Event Extraction (EE) is widely used in the Chinese financial field to provide valuable structured information. However, there are two key challenges for Chinese financial EE in application scenarios. First, events need to be extracted from raw texts, which sets it apart from previous works like the Automatic Content Extraction (ACE) EE task, where EE is treated as a classification problem given the entity spans. Second, recognizing financial entities can be laborious, as they may involve multiple elements. In this paper, we introduce CFTE, a novel task for Chinese Financial Text-to-Event extraction, which directly extracts financial events from raw texts. We further present FINEED, a Chinese FINancial Event Extraction Dataset, and an efficient MAtrix-ChunKing method called MACK, designed for the extraction of financial events from raw texts. Specifically, FINEED is manually annotated with rich linguistic features. We propose a novel two-dimensional annotation method for FINEED, which can visualize the interactions among text components. Our MACK method is fault-tolerant by preserving the tag frequency distribution when identifying financial entities. We conduct extensive experiments and the results verify the effectiveness of our MACK method.

2021

pdf
Exploring Sentence Community for Document-Level Event Extraction
Yusheng Huang | Weijia Jia
Findings of the Association for Computational Linguistics: EMNLP 2021

Document-level event extraction is critical to various natural language processing tasks for providing structured information. Existing approaches by sequential modeling neglect the complex logic structures for long texts.

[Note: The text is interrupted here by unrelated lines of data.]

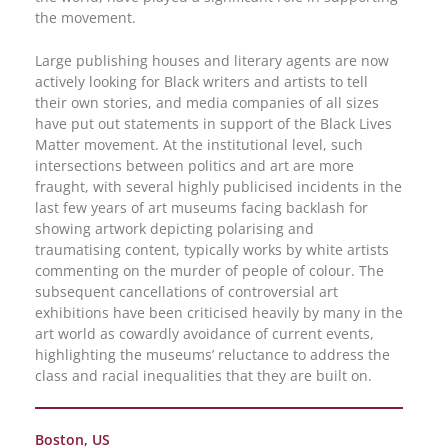
the movement.
Large publishing houses and literary agents are now
actively looking for Black writers and artists to tell
their own stories, and media companies of all sizes
have put out statements in support of the Black Lives
Matter movement. At the institutional level, such
intersections between politics and art are more
fraught, with several highly publicised incidents in the
last few years of art museums facing backlash for
showing artwork depicting polarising and
traumatising content, typically works by white artists
commenting on the murder of people of colour. The
subsequent cancellations of controversial art
exhibitions have been criticised heavily by many in the
art world as cowardly avoidance of current events,
highlighting the museums’ reluctance to address the
class and racial inequalities that they are built on.
Boston, US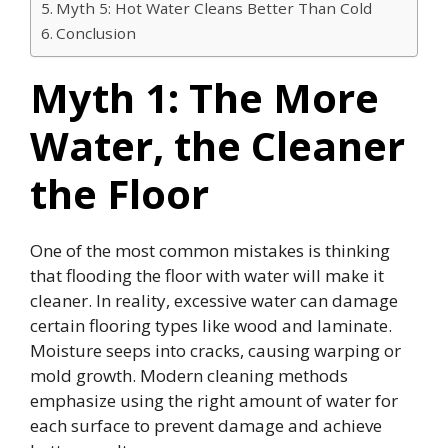
Myth 5: Hot Water Cleans Better Than Cold
Conclusion
Myth 1: The More
Water, the Cleaner
the Floor
One of the most common mistakes is thinking
that flooding the floor with water will make it
cleaner. In reality, excessive water can damage
certain flooring types like wood and laminate.
Moisture seeps into cracks, causing warping or
mold growth. Modern cleaning methods
emphasize using the right amount of water for
each surface to prevent damage and achieve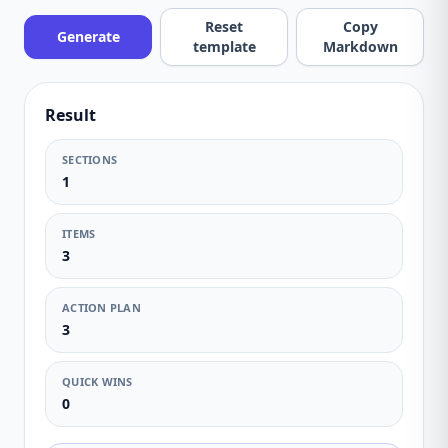
Reset
Copy
Generate
template
Markdown
Result
SECTIONS
1
ITEMS
3
ACTION PLAN
3
QUICK WINS
0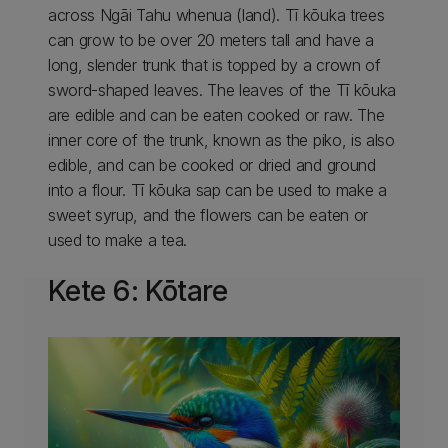
across Ngāi Tahu whenua (land). Tī kōuka trees
can grow to be over 20 meters tall and have a
long, slender trunk that is topped by a crown of
sword-shaped leaves. The leaves of the Tī kōuka
are edible and can be eaten cooked or raw. The
inner core of the trunk, known as the piko, is also
edible, and can be cooked or dried and ground
into a flour. Tī kōuka sap can be used to make a
sweet syrup, and the flowers can be eaten or
used to make a tea.
Kete 6: Kōtare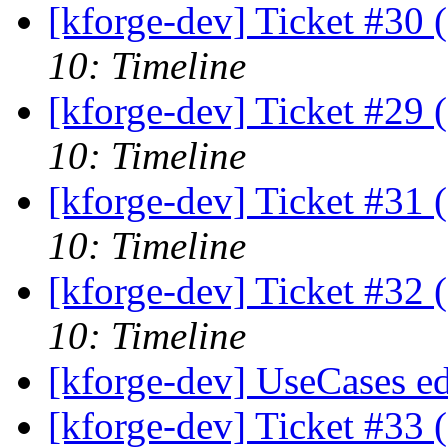
[kforge-dev] Ticket #30 
10: Timeline
[kforge-dev] Ticket #29 
10: Timeline
[kforge-dev] Ticket #31 
10: Timeline
[kforge-dev] Ticket #32 
10: Timeline
[kforge-dev] UseCases ed
[kforge-dev] Ticket #33 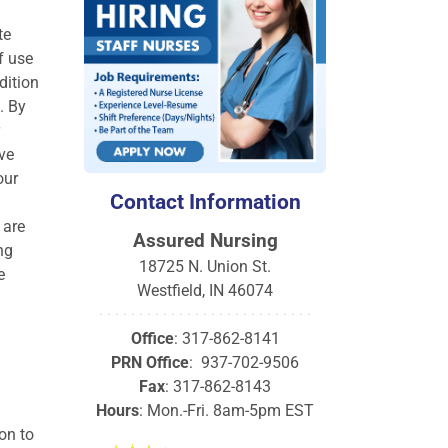
te
f use
dition
. By
ve
our
Contact Information
 are
Assured Nursing
ng
18725 N. Union St.
e
Westfield, IN 46074
· · · · · · · · · · · · · · · · · · · · · · · · · · ·
Office
: 317-862-8141
PRN Office
: 937-702-9506
Fax
: 317-862-8143
Hours
: Mon.-Fri. 8am-5pm EST
on to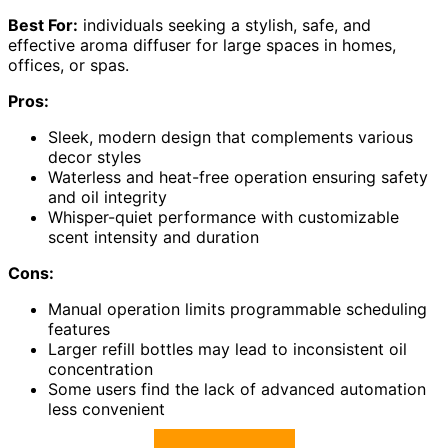
Best For:
individuals seeking a stylish, safe, and
effective aroma diffuser for large spaces in homes,
offices, or spas.
Pros:
Sleek, modern design that complements various
decor styles
Waterless and heat-free operation ensuring safety
and oil integrity
Whisper-quiet performance with customizable
scent intensity and duration
Cons:
Manual operation limits programmable scheduling
features
Larger refill bottles may lead to inconsistent oil
concentration
Some users find the lack of advanced automation
less convenient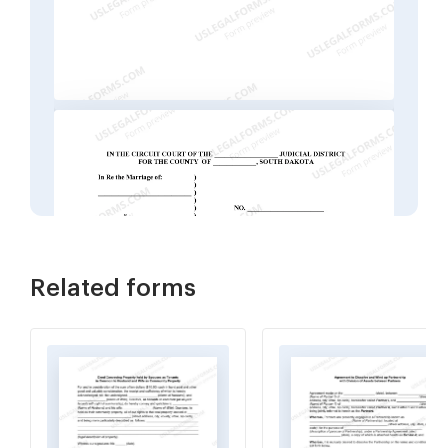
Related forms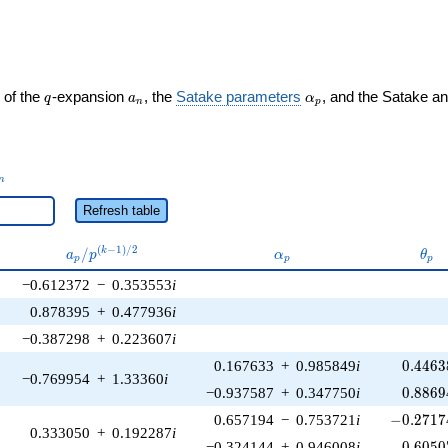
ght)
q
a_n
\alpha_p
 of the
-expansion
, the
Satake parameters
, and the Satake a
q
a
α
n
p
_n
n
Refresh table
a_p /
\alpha_p
\th
(
−
1
)
/
2
/
k
a
p
α
θ
p
p
p
p^{(k-
−0.612372
−
0.353553
i
1)/2}
0.878395
+
0.477936
i
−0.387298
+
0.223607
i
0.4463
0.167633
+
0.985849
i
0
.
4
4
6
3
−0.769954
+
1.33360
i
0.8869
−0.937587
+
0.347750
i
0
.
8
8
6
9
-0.27174
0.657194
−
0.753721
i
−
0
.
2
7
1
7
0.333050
+
0.192287
i
0.6050
−0.324144
+
0.946008
i
0
.
6
0
5
0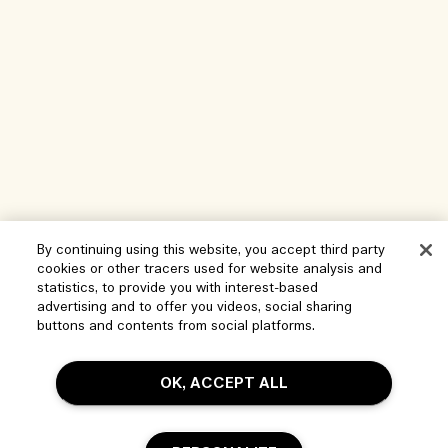
By continuing using this website, you accept third party
cookies or other tracers used for website analysis and
Help
statistics, to provide you with interest-based
advertising and to offer you videos, social sharing
Manage Cookies
buttons and contents from social platforms.
Visit & Explore
FAQs
OK, ACCEPT ALL
Store locator
My Order
Our Company
Corporate Sales & Events
Delivery Information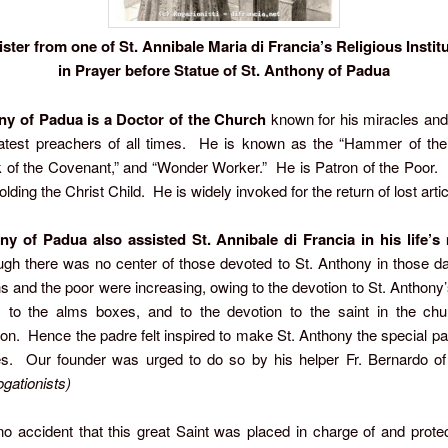
ister from one of St. Annibale Maria di Francia’s Religious Instit
in Prayer before Statue of St. Anthony of Padua
ny of Padua
is a Doctor of the Church
known for his miracles and
eatest preachers of all times. He is known as the “Hammer of the 
k of the Covenant,” and “Wonder Worker.” He is Patron of the Poor. I
lding the Christ Child. He is widely invoked for the return of lost artic
ny of Padua also assisted St. Annibale di Francia in his life’
gh there was no center of those devoted to St. Anthony in those da
s and the poor were increasing, owing to the devotion to St. Anthony’
, to the alms boxes, and to the devotion to the saint in the chu
on. Hence the padre felt inspired to make St. Anthony the special pat
s. Our founder was urged to do so by his helper Fr. Bernardo of 
gationists)
o accident that this great Saint was placed in charge of and protec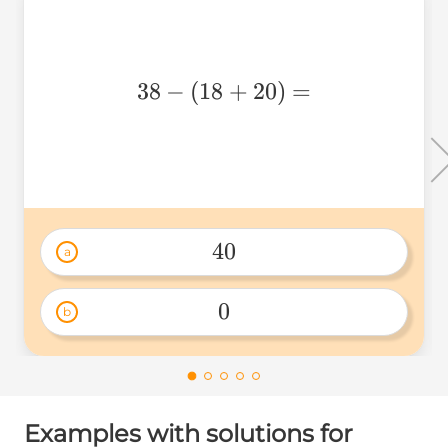
38-
38
−
(
18
+
20
)
=
(18+20)=
40
a
40 
0
b
0 
Examples with solutions for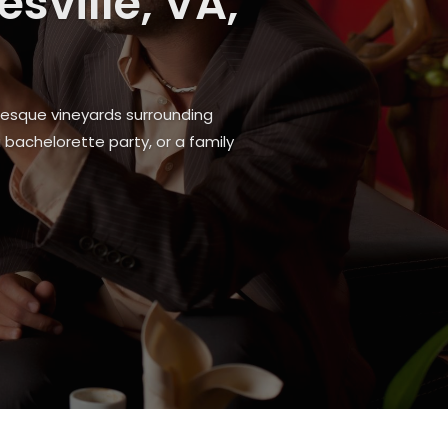
e Local
ndable local solution ensures you
 in Fitchburg, WI, to connect with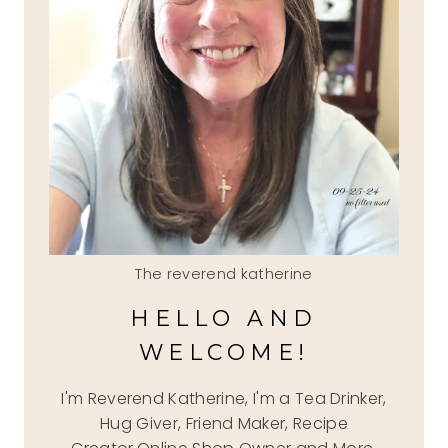
The reverend katherine
HELLO AND
WELCOME!
I'm Reverend Katherine, I'm a Tea Drinker,
Hug Giver, Friend Maker, Recipe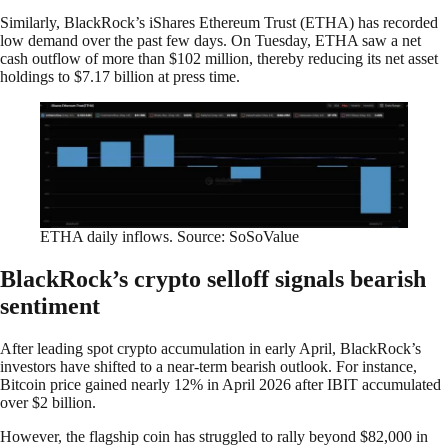
Similarly, BlackRock’s iShares Ethereum Trust (ETHA) has recorded
low demand over the past few days. On Tuesday, ETHA saw a net
cash outflow of more than $102 million, thereby reducing its net asset
holdings to $7.17 billion at press time.
ETHA daily inflows. Source: SoSoValue
BlackRock’s crypto selloff signals bearish
sentiment
After leading spot crypto accumulation in early April, BlackRock’s
investors have shifted to a near-term bearish outlook. For instance,
Bitcoin price gained nearly 12% in April 2026 after IBIT accumulated
over $2 billion.
However, the flagship coin has struggled to rally beyond $82,000 in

In this paper, we leverage the entity interactions and sentence interactions within long documents and transform each document into an undirected unweighted graph by exploiting the relationship between sentences. We introduce the Sentence Community to represent each event as a subgraph. Furthermore, our framework SCDEE maintains the ability to extract multiple events by sentence community detection using graph attention networks and alleviate the role overlapping issue by predicting arguments in terms of roles. Experiments demonstrate that our framework achieves competitive results over state-of-the-art methods on the large-scale document-level event extraction dataset.